Trotz des in der Geschichte Österreichs bekannten strukturellen Antisemitismus, prägten die dortigen Juden viele Teile der österreichischen Kultur, Geschichte und Politik. Unter ihnen Nobelpreisträger, Komponisten, Mediziner und Schöpfer der österreichischen Verfassung. Als Zeichen der Verbundenheit und Wertschätzung hat die Alpenrepublik 2021, viel zu spät und längst überfällig, das Bundesgesetz über die Absicherung des österreichisch-jüdischen Kulturerbes erlassen. Wenn auch eher unzureichend, sollen mit einer jährlichen Zuwendung in Höhe von vier Millionen Euro u.a. jüdische Gemeinden unterstützt und das jüdische Kulturerbe gepflegt werden. (JR)

Von Lioba Lobmayr

Vor einigen Jahren kürte das britische Wochenmagazin „The Economist“ Wien zur Stadt des letzten Jahrhunderts. Das sei der „unglaublichen Ansammlung an Genie, Geist, Talent, Einfallsreichtum und Unternehmertum“ zu verdanken, erinnerte der ÖVP-Abgeordnete zum Nationalrat, Martin Engelberg, an all jene Persönlichkeiten, die die Welt der Musik, Kunst, Literatur, Unternehmertum, der Geistes- und Naturwissenschaften nachhaltig prägten. „Überdurchschnittlich viele dieser Persönlichkeiten waren Jüdinnen und Juden“, betonte Engelberg. „Sie haben in der Geschichte Österreichs deutliche Spuren hinterlassen und wesentlich zu dem beigetragen, was wir als „typisch österreichisch“ empfinden.“ Aber auch zahllose Handwerker und Arbeiter haben ihren Beitrag in Österreich geleistet. „Als loyale Staatsbürger in der Monarchie und auch als Gründungsväter in der neu gegründeten Republik.“

 

Herausragende Persönlichkeiten

Jüdische Intellektuelle wie Victor Adler, Otto Bauer, Hugo Breitner, Robert Danneberg, Julius Deutsch und Julius Tandler engagierten sich in der Sozialdemokratie für eine egalitäre Gesellschaft, in der auch kein Platz für antisemitische Vorurteile sein sollte. Der Jurist Hans Kelsen war Schöpfer der österreichischen Verfassung.
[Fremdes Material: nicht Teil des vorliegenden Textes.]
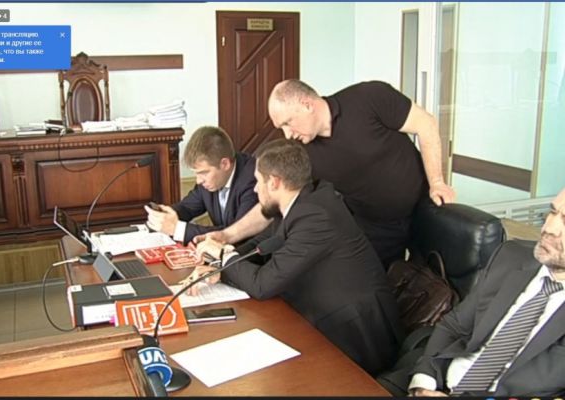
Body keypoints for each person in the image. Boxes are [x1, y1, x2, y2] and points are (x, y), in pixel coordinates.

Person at [193, 139, 404, 375]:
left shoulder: (315, 216)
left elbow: (263, 284)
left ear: (274, 182)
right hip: (319, 315)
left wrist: (224, 256)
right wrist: (219, 267)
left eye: (258, 181)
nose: (255, 189)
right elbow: (262, 245)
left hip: (354, 335)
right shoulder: (302, 201)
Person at [196, 79, 456, 268]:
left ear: (307, 104)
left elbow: (426, 124)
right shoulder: (302, 153)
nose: (287, 134)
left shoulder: (369, 97)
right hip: (376, 226)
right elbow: (271, 203)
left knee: (438, 280)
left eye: (288, 122)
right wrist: (228, 235)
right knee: (392, 288)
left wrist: (437, 182)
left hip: (423, 206)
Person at [405, 187, 565, 396]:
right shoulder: (512, 256)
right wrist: (424, 382)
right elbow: (454, 325)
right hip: (437, 380)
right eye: (552, 212)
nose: (549, 228)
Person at [145, 126, 258, 244]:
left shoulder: (252, 179)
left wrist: (178, 229)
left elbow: (237, 233)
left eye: (203, 173)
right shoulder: (211, 180)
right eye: (196, 173)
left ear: (225, 164)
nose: (198, 181)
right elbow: (187, 208)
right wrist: (165, 216)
Mediziner und Wissenschaftler sowie Philosophen begründeten den ausgezeichneten Ruf Wiens wie Emil Zuckerkandl, Josef Breuer, Carl Sternberg, Adam Politzer, Otto F. Kernberg, Viktor Frankl, Alfred Adler und Sigmund Freud, aber auch Ludwig Wittgenstein, Karl Popper und Martin Buber. Unter ihnen waren spätere Nobelpreisträger wie Wolfgang Pauli, Erwin Schrödinger, Max Perutz, Otto Loewi, Robert Bárány, Eric Kandel. Musiker und Komponisten wie Gustav Mahler, Arnold Schönberg, Erich Korngold, Alexander Zemlinsky, Fritz Kreisler prägten das musikalische Leben.